C. Spurgeon Medhurst
Superior energy is non-action, hence it is energy. [^1]
Inferior energy will not resign action; hence, it is not energy. [^2]
Superior energy is actionless because motiveless. [^3]
Inferior energy acts from motive.
Superior magnanimity is active but motiveless.
Superior equity is active from motive.
Superior propriety [^4] is active; [^5] it bares its arm and asserts itself when it meets with no response. [^6]
Thus as the Tao recedes there are energies; as the energies recede there is magnanimity; as magnanimity recedes there is equity; as equity recedes there is propriety. [^7]
Inasmuch as propriety is the attenuation of conscientiousness it is the origin of disorder.
The beginnings of consciousness are flowers of the Tao, but the commencement of delusion.
Therefore the men who are great [^8] live with that which is substantial, they do not stay with that which is superficial; they abide with realities, they do not remain with what is showy. The one they discard, the other they hold.
The highest energy appears as inaction. To pray the Father in secret is more effective than shouting to the unresponsive crowd. A realization of the “mystery” of the Kingdom, and an understanding of the “riches of the glory” of Christ in the heart is a higher experience than conscious effort to “do all in the name of the Lord Jesus,” or even than earnest strife to produce “the fruit of the Spirit.” These are excellencies which are indispensable, but they arc lights which cast shadows; that which is highest—superior energy—is shadowless. The higher will always result in the lower, but all attempts to build up the lower without the spiritual backing of the higher works as much evil as good. Rudyard Kipling somewhere says, “Good work has nothing to do with, doesn’t belong to, the person who does it. It is put into him or her from the outside.” Jesus said the same when He declared the kingdom of God to be composed of those who are unconscious of self—“Suffer the little children … such is the kingdom of heaven.” “Many will say to Me in that day, Lord, Lord, did we not prophesy by thy name, and by thy name cast out demons, and by thy name do many mighty works? And then will I profess unto them, I never knew you; depart from Me, ye that work iniquity.”
[^1] In this chapter, as elsewhere, though Lao-tzu employs conventional terms, he suggests rather than expresses. “Unto them that are without all things are done in parables.” (Mark iv. 11.)

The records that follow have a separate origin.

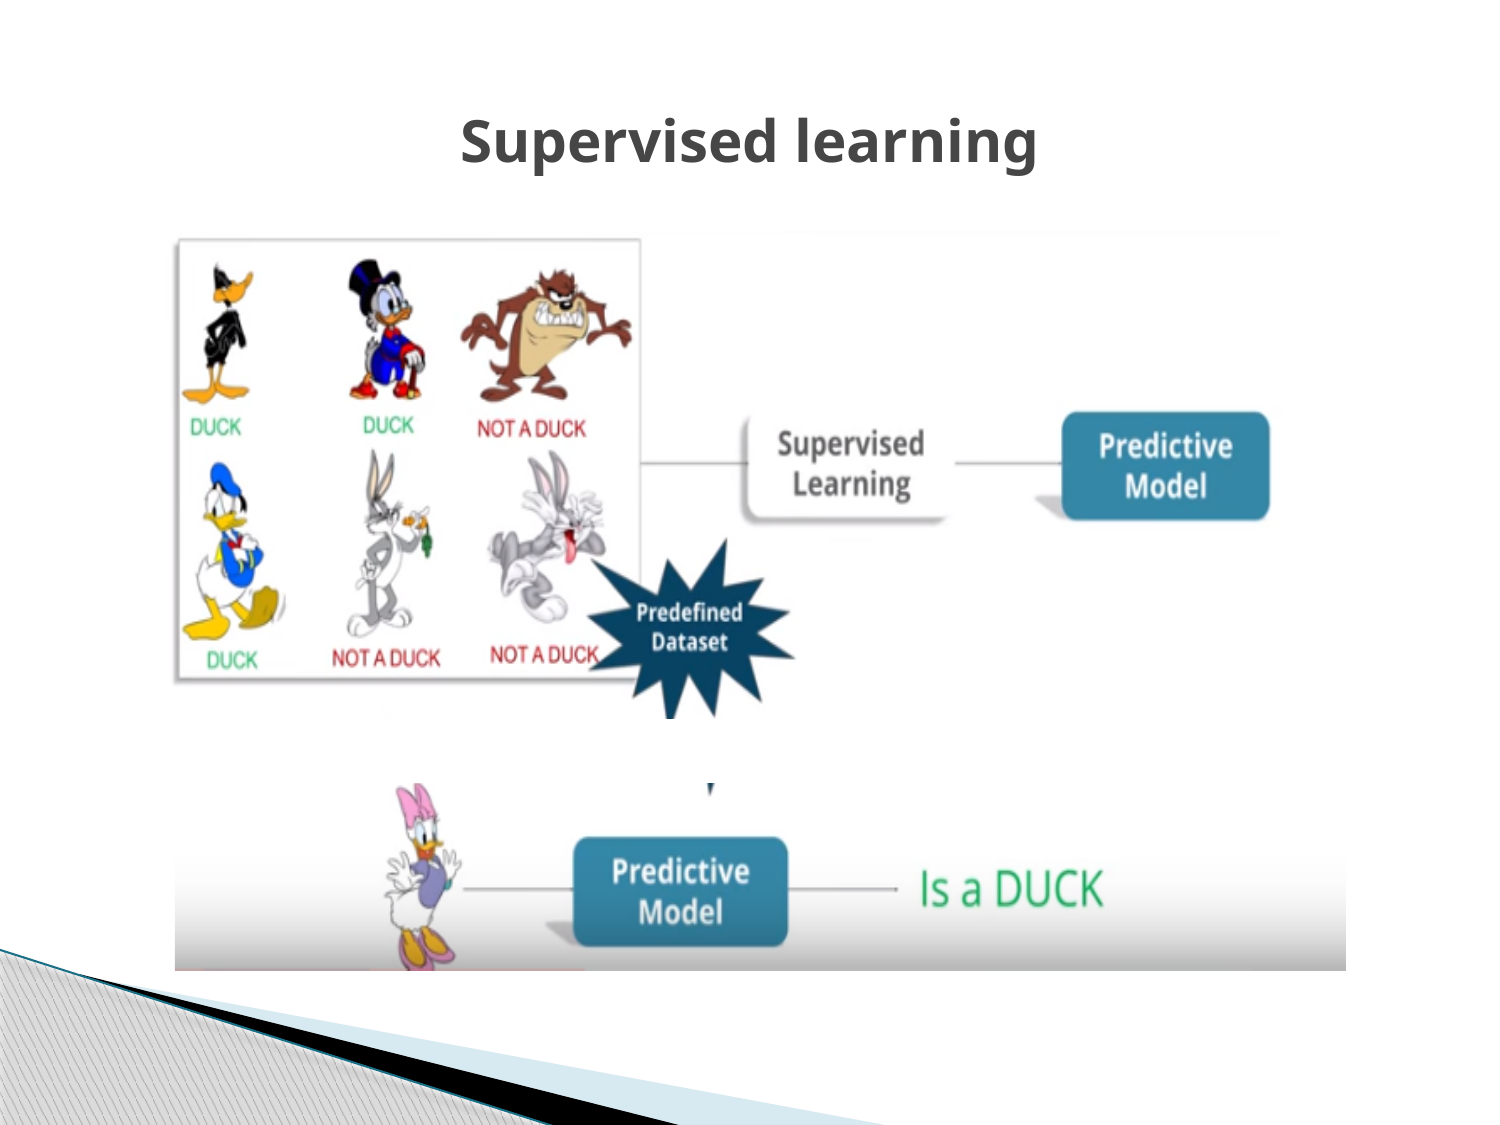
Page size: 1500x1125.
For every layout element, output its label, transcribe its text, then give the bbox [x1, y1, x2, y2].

title Supervised learning [75, 45, 1425, 233]
picture [149, 231, 1282, 719]
picture [174, 783, 1363, 972]
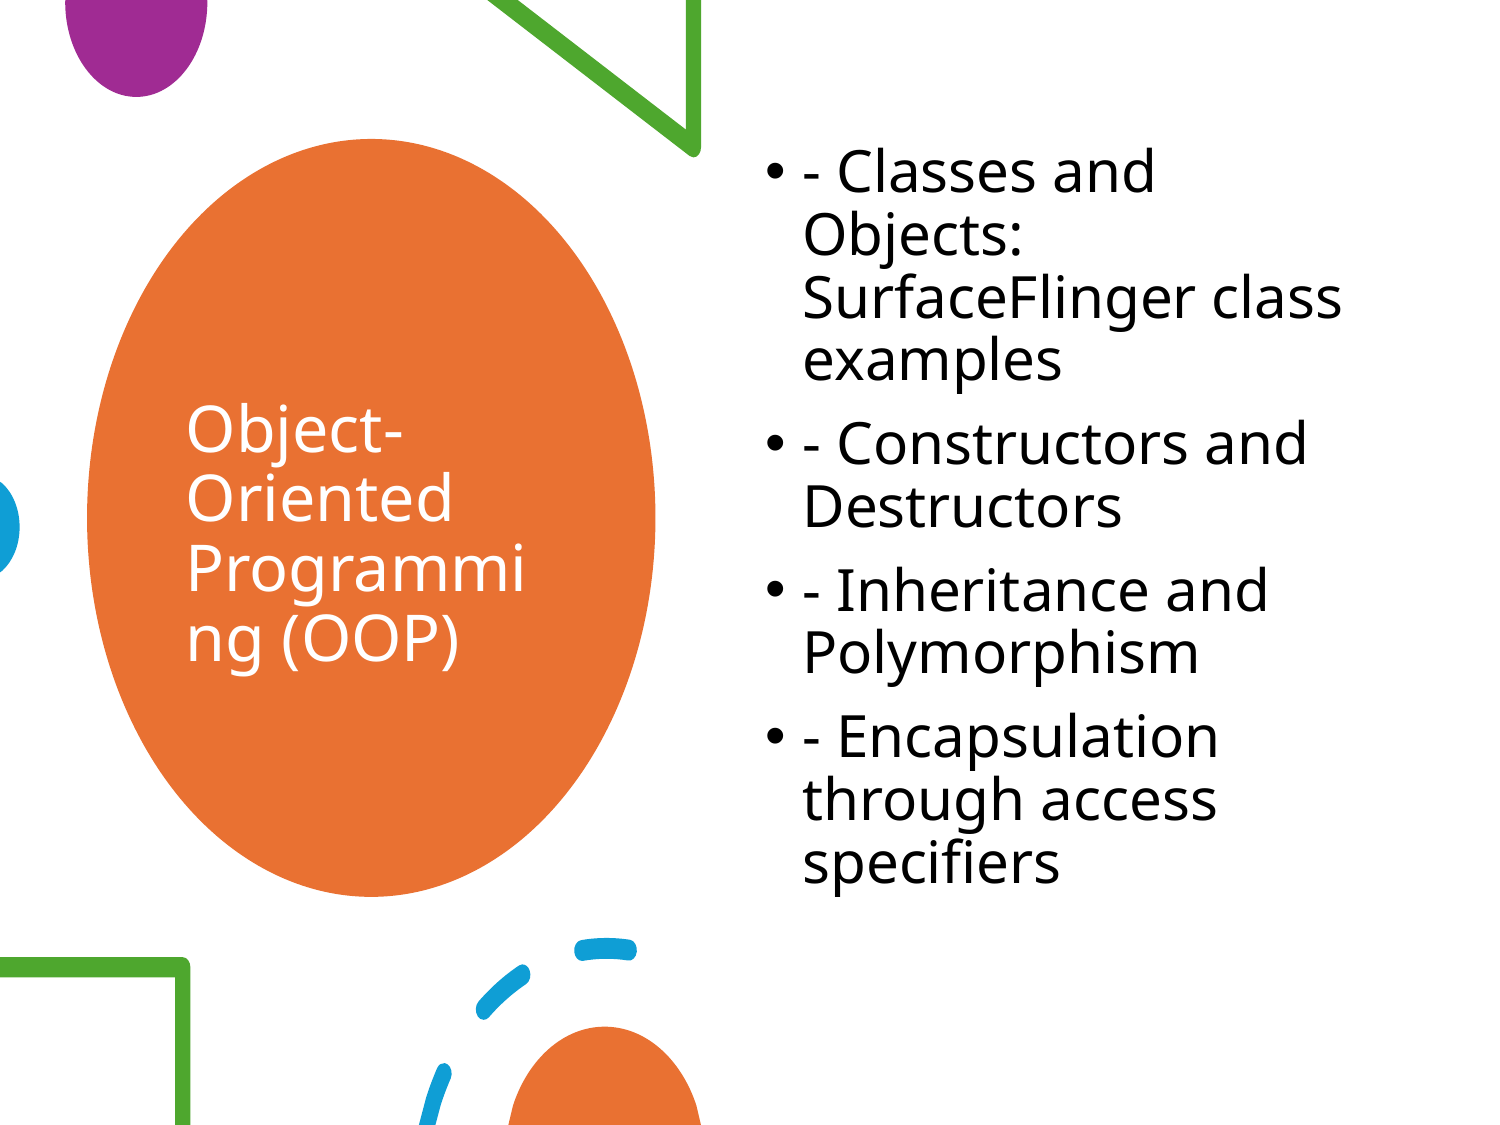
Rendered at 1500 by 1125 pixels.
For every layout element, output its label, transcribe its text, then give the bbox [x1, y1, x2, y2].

[^2] It is the shadow of the infinite in the finite. Superior energy is a ray from the Name which cannot be named; inferior energy a ray from the Tao which can be expressed. (Cp. ch. 1.) vid. Chinese Buddhism, by Joseph Edkins, D.D., pp. 371-379.
[^3] The old Roman ideal—“honestas.”
[^4] Magnanimity represents Energy in manifestation. Elsewhere the character here translated “magnanimity” has been rendered “benevolence."
"Equity” stands for the first differentiation of manifested Energy.
”Propriety” represents a still further differentiation, e. g., when the processes of evolution have separated the bird from the fish.
[^5] Nothing is said about the inferior qualities because the magnanimity, equity and propriety mentioned in the text, being themselves but reflections, anything inferior would be shadows of shadows.
[^6] Facilis descensus Avernus.
[^7] Observe the difference between Lao-tzu the Mystic, and Confucius the Moralist. Confucius taught that Magnanimity and Equity were the essentials. Confucius made much of Propriety. Men, he said, would attain perfection by pursuing these. Lao-tzu taught that these are but subtle forms of selfishness, and therefore productive of evil, useless shells when the life which they preserved has departed.
The whole chapter, says Dr. Paul Carus, “undoubtedly criticizes the Confucian method of preaching ethical culture without taking into consideration the religious emotions.”—Lao-tsze’s Tao-teh-king, p. 306.
[^8] “To dwell in the wide house of the world, to stand in the correct seat of the world, and to walk in the great path of the world; when he obtains his desire for office, to practice his principles for the good of the people; and when that desire is disappointed, to practice them alone; to be above the power of riches and honors to make dissipated, of poverty and mean condition to make swerve from principle, and of power and force to make bend—these characteristics constitute the great man.”—Mencius. (Legge’s translation.)